Search the records for the string "Brasilien", then copy each line where it appears.

═══ Available data ═══

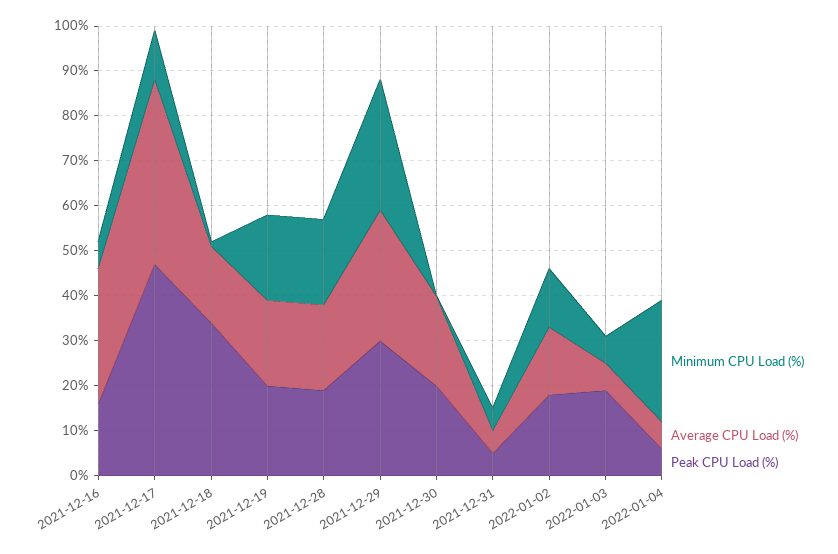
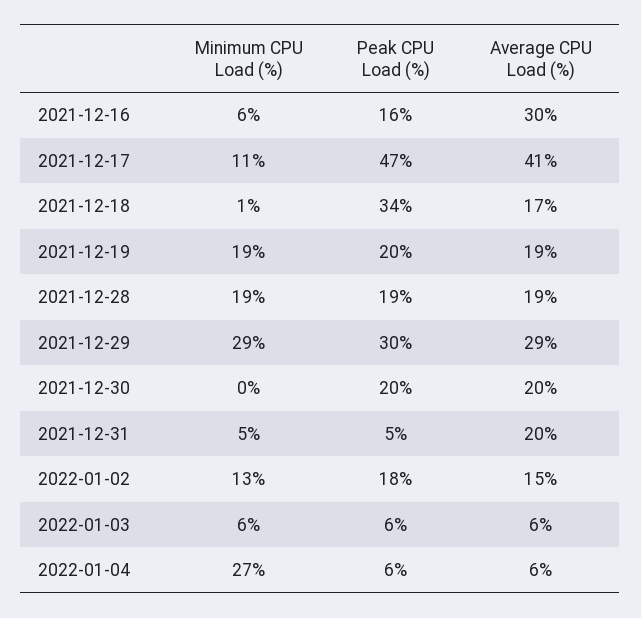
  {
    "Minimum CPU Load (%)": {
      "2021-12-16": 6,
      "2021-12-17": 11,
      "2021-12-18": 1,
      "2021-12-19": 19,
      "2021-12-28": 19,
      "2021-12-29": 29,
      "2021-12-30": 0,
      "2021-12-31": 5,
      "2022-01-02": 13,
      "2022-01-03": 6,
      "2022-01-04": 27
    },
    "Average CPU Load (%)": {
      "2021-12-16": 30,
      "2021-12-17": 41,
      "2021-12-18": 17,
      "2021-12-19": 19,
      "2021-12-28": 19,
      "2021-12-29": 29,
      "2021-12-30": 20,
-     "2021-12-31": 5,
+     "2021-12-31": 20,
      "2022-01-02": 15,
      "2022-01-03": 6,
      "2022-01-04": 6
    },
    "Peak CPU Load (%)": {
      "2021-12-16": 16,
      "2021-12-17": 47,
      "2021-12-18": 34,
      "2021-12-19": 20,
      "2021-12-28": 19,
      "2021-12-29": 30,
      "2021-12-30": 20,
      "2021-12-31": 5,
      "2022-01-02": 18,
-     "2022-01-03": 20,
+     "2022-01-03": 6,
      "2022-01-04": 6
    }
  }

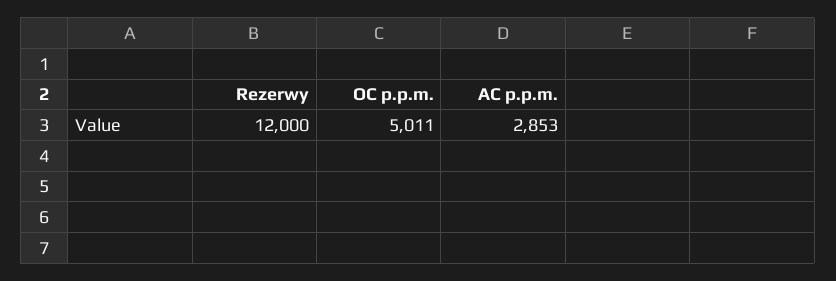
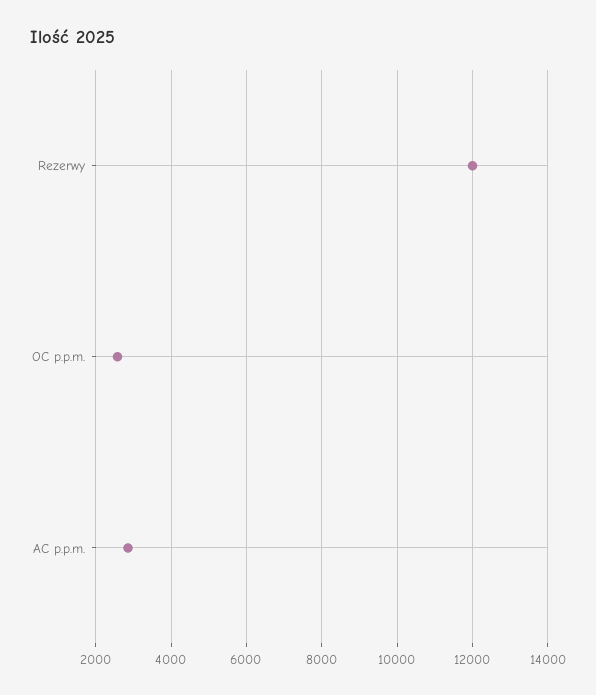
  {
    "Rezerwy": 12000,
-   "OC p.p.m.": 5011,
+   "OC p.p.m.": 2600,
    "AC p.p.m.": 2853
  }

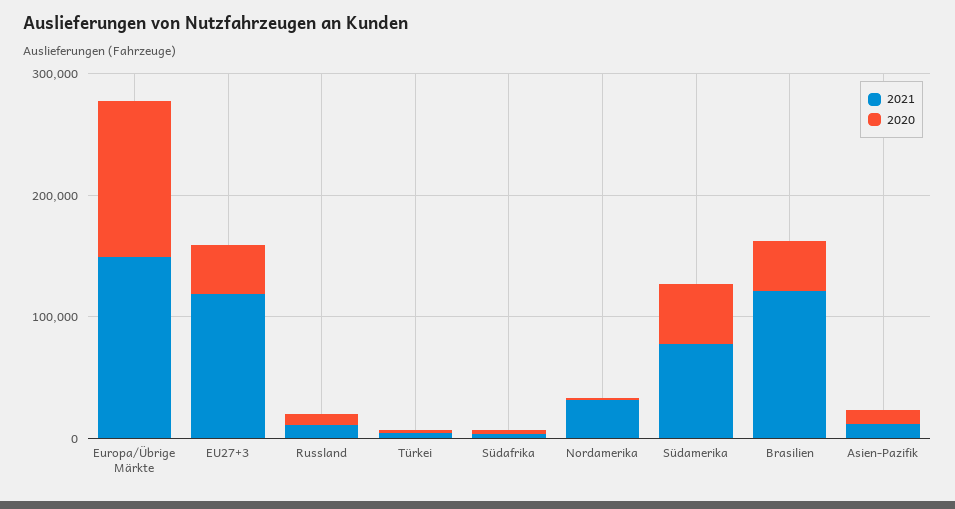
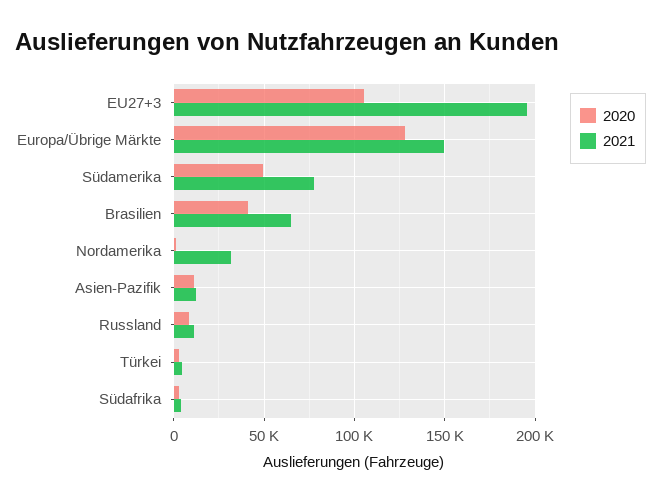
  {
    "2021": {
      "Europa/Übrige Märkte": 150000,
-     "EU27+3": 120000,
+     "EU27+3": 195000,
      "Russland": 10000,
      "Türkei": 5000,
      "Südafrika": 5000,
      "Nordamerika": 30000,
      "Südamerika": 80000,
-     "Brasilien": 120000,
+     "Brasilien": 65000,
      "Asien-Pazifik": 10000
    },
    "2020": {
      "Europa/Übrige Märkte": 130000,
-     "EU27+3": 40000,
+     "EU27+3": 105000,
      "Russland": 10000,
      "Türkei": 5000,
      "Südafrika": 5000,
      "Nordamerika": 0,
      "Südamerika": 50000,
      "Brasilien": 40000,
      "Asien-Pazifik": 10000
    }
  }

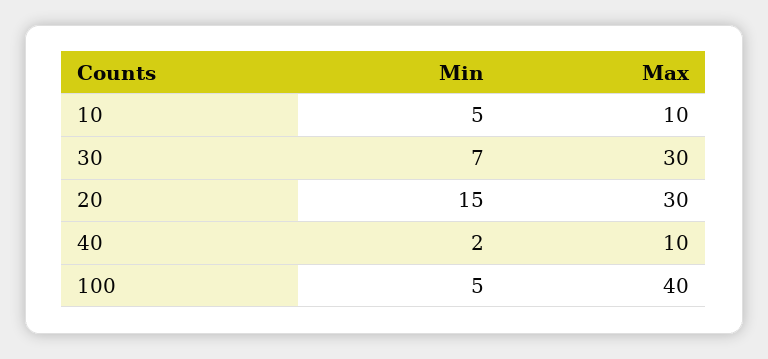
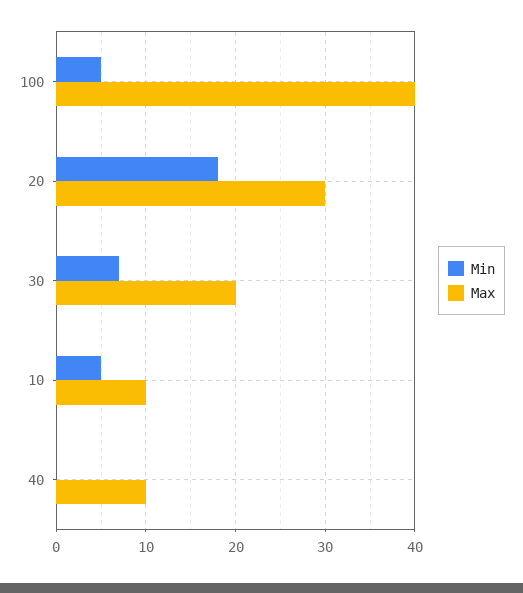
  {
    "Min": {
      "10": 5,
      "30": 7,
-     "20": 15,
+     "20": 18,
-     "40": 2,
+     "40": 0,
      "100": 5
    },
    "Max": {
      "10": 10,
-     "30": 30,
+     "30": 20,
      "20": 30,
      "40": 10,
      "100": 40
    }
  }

═══
═══ Available data ═══

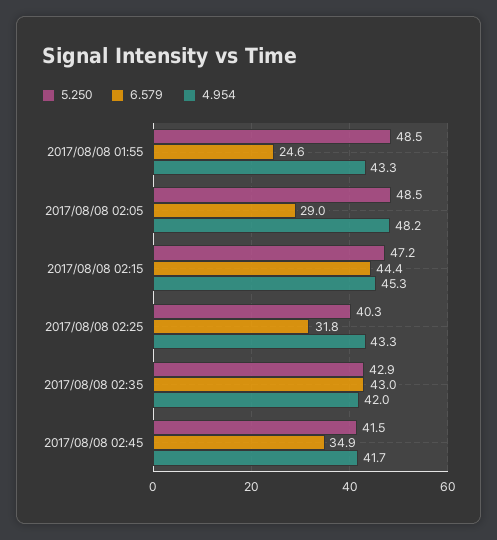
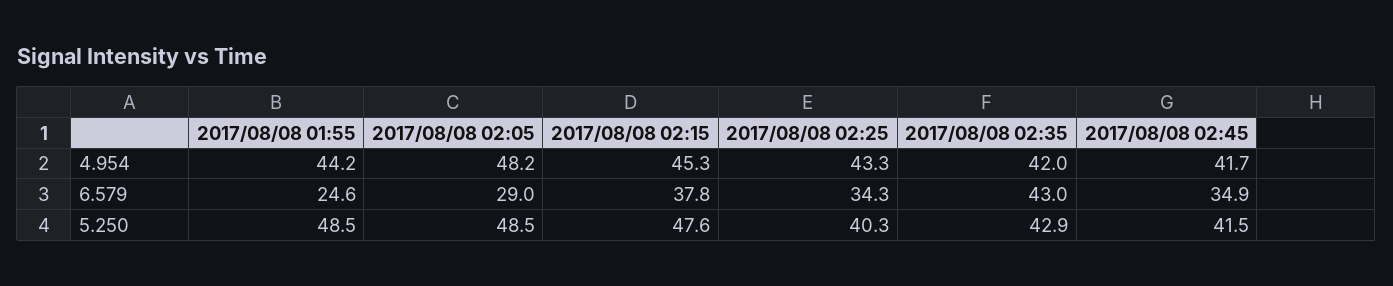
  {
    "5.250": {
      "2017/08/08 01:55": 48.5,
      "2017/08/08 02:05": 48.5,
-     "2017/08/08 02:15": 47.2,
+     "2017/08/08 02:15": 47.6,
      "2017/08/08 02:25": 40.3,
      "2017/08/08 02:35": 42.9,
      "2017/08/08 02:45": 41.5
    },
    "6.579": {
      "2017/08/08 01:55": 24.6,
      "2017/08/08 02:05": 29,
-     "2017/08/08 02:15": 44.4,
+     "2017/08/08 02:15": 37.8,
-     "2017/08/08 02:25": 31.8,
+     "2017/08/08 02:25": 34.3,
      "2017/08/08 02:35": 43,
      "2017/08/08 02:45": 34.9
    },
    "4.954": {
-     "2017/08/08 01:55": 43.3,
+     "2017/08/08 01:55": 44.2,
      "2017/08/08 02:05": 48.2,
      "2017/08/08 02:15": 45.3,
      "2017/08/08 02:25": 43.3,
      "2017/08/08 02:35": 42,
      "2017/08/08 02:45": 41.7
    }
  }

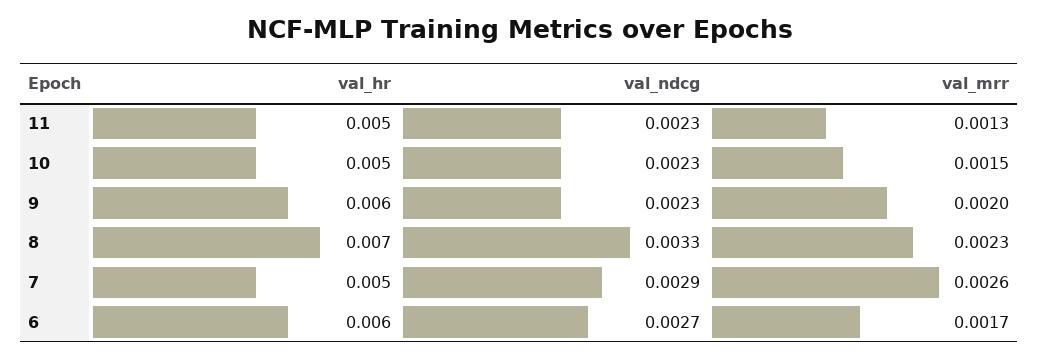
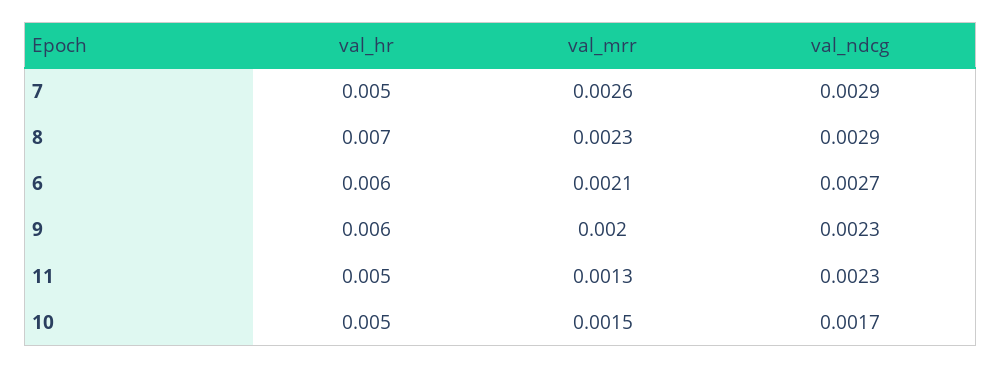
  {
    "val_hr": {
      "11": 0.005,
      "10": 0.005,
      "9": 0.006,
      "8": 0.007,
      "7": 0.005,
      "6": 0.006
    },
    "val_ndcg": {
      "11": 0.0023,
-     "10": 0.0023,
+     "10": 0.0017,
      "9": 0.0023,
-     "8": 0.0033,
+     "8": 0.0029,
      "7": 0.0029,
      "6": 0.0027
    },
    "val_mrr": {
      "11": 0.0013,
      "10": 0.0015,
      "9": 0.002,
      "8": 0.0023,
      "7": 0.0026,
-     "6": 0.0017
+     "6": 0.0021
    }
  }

═══

• _Result for this task_
-     "Brasilien": 120000,
+     "Brasilien": 65000,
      "Brasilien": 40000,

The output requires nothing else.